Halaman

Kamis, 16 Juni 2022

Pesantren Inklusif

Kawan saya seorang pengurus pesantren dalam sebuah status WA menuliskan kekhawatiran karena media banyak menyorot kasus kejahatan seksual di pesantren. Ia khawatir citra pesantren menjadi buruk di mata masyarakat. Ia juga menyinggung bahwa institusi pesantren dimana banyak terjadi kasus asusila adalah pesantren yang eksklusif dan secara kultural tidak merepresentasi pesantren pada umumnya.

Saya menanggapi dengan mengatakan bahwa kehawatiran masyarakat akan berpendapat bahwa pesantren adalah tempat yang selalu negatif adalah kehawatiran yang berlebihan. Kesimpulan yang populer di masyarakat pada akhirnya adalah pesantren sebagaimana lembaga lain, tidak selalu baik, tidak melulu buruk. Malah tuduhan bahwa pemberitaan di media yang menyebabkan citra pesantren buruk akan terkesan apologetik dan tidak menampakan wajah pesantren yang inklusif.

Saya setuju bahwa pesantren harus dikembalikan kepada wajah yang terbuka pada semua. Secara kultural, kebanyakan pesantren NU di Jawa Tengah atau Timur telah melakukan itu, dengan pembauran lingkungan pesantren dan masyarakat, atau rumah kiyai yang selalu terbuka untuk siapa saja. Pesantren yang tidak punya kultur seperti itu, harus punya cara lain agar kepercayaan masyarakat pada pesantren tetap terjaga.

Dalam novel BaRung saya menuliskan keresahan yang kurang lebih sama. Novel itu merupakan manifestasi kebanggan saya sebagai anak pesantren sekaligus kritik yang membangun. Walaupun sebagian pihak tidak menanggapi secara konstruktif bahkan malah merasa disudutkan, saya menganggap mereka tidak memahami hakikat pesantren secara filosofis dan kultural yang telah ada bahkan sebelum Islam.

Saya ingat apa yang pernah dikatakan Kiyai Fachruddin, ada dua hal yang membuat pesantren bertahan dan dipercaya; system dan figur.

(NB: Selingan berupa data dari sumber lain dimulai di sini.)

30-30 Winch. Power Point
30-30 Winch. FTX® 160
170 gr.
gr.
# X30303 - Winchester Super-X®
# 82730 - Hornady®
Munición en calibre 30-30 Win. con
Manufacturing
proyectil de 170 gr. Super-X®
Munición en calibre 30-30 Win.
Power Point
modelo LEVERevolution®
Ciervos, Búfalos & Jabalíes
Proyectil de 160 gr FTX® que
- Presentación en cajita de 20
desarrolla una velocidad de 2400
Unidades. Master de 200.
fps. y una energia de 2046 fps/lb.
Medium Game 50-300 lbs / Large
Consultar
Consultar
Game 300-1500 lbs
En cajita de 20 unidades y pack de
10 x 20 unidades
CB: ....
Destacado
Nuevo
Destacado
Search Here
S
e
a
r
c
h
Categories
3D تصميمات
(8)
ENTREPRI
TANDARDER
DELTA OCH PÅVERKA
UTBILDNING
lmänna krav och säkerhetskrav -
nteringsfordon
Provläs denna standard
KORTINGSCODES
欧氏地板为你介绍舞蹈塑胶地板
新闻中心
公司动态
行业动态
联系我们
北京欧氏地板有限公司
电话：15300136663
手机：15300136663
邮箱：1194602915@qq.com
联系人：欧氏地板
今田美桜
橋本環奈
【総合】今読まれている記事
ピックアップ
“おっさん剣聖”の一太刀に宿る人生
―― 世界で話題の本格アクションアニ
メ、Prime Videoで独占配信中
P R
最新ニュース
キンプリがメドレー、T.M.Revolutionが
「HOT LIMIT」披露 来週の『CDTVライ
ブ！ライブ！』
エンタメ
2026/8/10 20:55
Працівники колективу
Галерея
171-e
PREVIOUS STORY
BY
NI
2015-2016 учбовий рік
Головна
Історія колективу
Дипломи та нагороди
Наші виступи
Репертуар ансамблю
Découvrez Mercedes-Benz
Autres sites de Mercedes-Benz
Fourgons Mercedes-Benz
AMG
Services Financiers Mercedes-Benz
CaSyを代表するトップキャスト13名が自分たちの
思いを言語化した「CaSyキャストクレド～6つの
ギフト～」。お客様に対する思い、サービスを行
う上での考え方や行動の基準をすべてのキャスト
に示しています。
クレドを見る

Beliau mencontohkan pesantren dengan system yang kuat itu seperti Gontor. Orang awam hampir tidak mengetahui siap kiyai pesantren Gontor, tapi Gontor sangat terkenal sebagai pesantren yang menghasilkan lulusan berkualitas. Sementara pesantren dengan figur yang kuat contohnya seperti kebanyakan pesantren yang dikenal karena kiyainya; pesantren Gus Dur, pesantren Gus Mus, pesantren Gus Baha dan lain-lain. Pesantren dengan system yang kuat lebih bertahan menghasilkan lulusan yang berkualitas selama system yang ada terjaga. Sementara pesantren dengan figure yang kuat biasanya akan menurun jika figurnya sudah tidak ada dan figure yang menggantikan tidak sekuat pendahulunya.

Saya bukan pengurus pesantren, namun saya punya pandangan, terutama untuk pesantren yang mengedepankan figur, bahwa untuk membuat pesantren yang inklusif, yang dirindukan para santri, yang pengurusnya merasa memiliki, adalah dengan merangkul sebanyak-banyaknya kemampuan. Terlebih kemampuan para alumnus. Hal seperti itu, yang jika dilakukan dengan konsisten, akan secara otomatis meminimalisir segala macam hal negative. Di sini dibutuhkan kerendahan hati dari pengurus untuk terus membuka diri dan berkolaborasi.